» **Description of the task**
Copy the lines below character for character, leaving out the pictures.

» **Dataset excerpts**
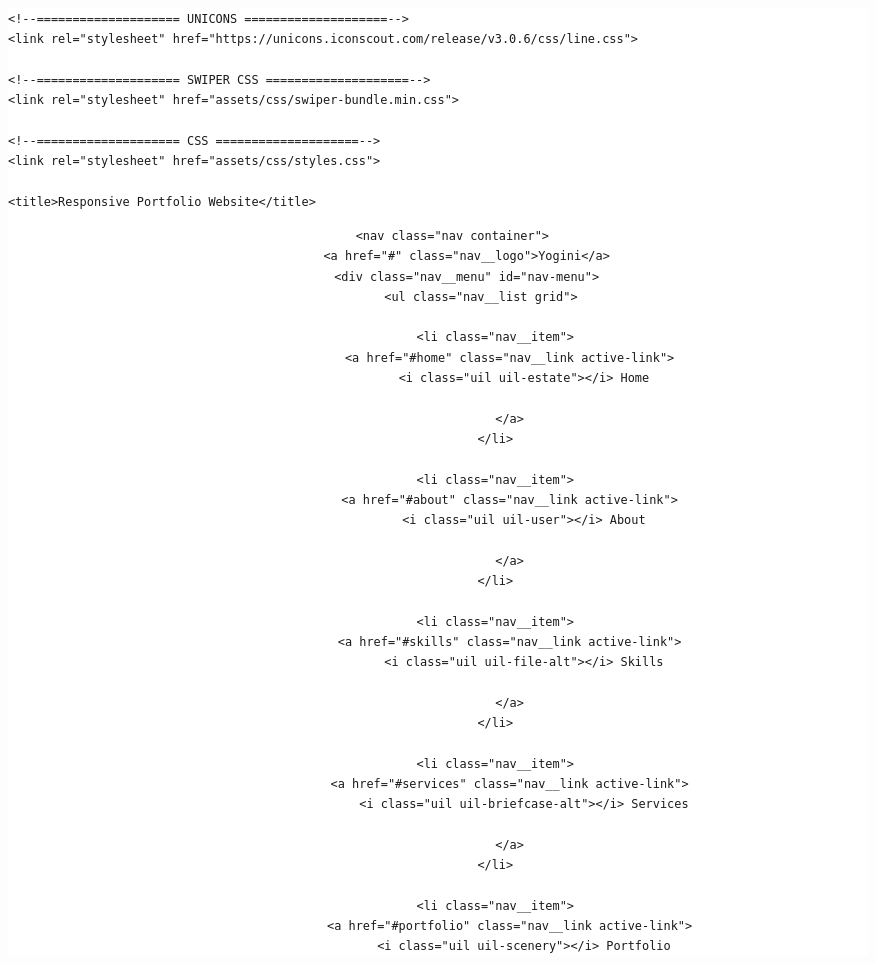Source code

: <!DOCTYPE html>
<html lang="en">

<head>
    <meta charset="UTF-8">
    <meta name="viewport" content="width=device-width, initial-scale=1.0">

    <!--==================== UNICONS ====================-->
    <link rel="stylesheet" href="https://unicons.iconscout.com/release/v3.0.6/css/line.css">

    <!--==================== SWIPER CSS ====================-->
    <link rel="stylesheet" href="assets/css/swiper-bundle.min.css">

    <!--==================== CSS ====================-->
    <link rel="stylesheet" href="assets/css/styles.css">

    <title>Responsive Portfolio Website</title>
</head>

<body>
    <!--==================== HEADER ====================-->
    <header class="header" id="header">

        <nav class="nav container">
            <a href="#" class="nav__logo">Yogini</a>
            <div class="nav__menu" id="nav-menu">
                <ul class="nav__list grid">
                    
                    <li class="nav__item">
                        <a href="#home" class="nav__link active-link">
                            <i class="uil uil-estate"></i> Home

                        </a>
                    </li>

                    <li class="nav__item">
                        <a href="#about" class="nav__link active-link">
                            <i class="uil uil-user"></i> About

                        </a>
                    </li>

                    <li class="nav__item">
                        <a href="#skills" class="nav__link active-link">
                            <i class="uil uil-file-alt"></i> Skills

                        </a>
                    </li>

                    <li class="nav__item">
                        <a href="#services" class="nav__link active-link">
                            <i class="uil uil-briefcase-alt"></i> Services

                        </a>
                    </li>

                    <li class="nav__item">
                        <a href="#portfolio" class="nav__link active-link">
                            <i class="uil uil-scenery"></i> Portfolio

» **Completed task**
Source code

: <!DOCTYPE html>
<html lang="en">

<head>
    <meta charset="UTF-8">
    <meta name="viewport" content="width=device-width, initial-scale=1.0">

    <!--==================== UNICONS ====================-->
    <link rel="stylesheet" href="https://unicons.iconscout.com/release/v3.0.6/css/line.css">

    <!--==================== SWIPER CSS ====================-->
    <link rel="stylesheet" href="assets/css/swiper-bundle.min.css">

    <!--==================== CSS ====================-->
    <link rel="stylesheet" href="assets/css/styles.css">

    <title>Responsive Portfolio Website</title>
</head>

<body>
    <!--==================== HEADER ====================-->
    <header class="header" id="header">

        <nav class="nav container">
            <a href="#" class="nav__logo">Yogini</a>
            <div class="nav__menu" id="nav-menu">
                <ul class="nav__list grid">
                    
                    <li class="nav__item">
                        <a href="#home" class="nav__link active-link">
                            <i class="uil uil-estate"></i> Home

                        </a>
                    </li>

                    <li class="nav__item">
                        <a href="#about" class="nav__link active-link">
                            <i class="uil uil-user"></i> About

                        </a>
                    </li>

                    <li class="nav__item">
                        <a href="#skills" class="nav__link active-link">
                            <i class="uil uil-file-alt"></i> Skills

                        </a>
                    </li>

                    <li class="nav__item">
                        <a href="#services" class="nav__link active-link">
                            <i class="uil uil-briefcase-alt"></i> Services

                        </a>
                    </li>

                    <li class="nav__item">
                        <a href="#portfolio" class="nav__link active-link">
                            <i class="uil uil-scenery"></i> Portfolio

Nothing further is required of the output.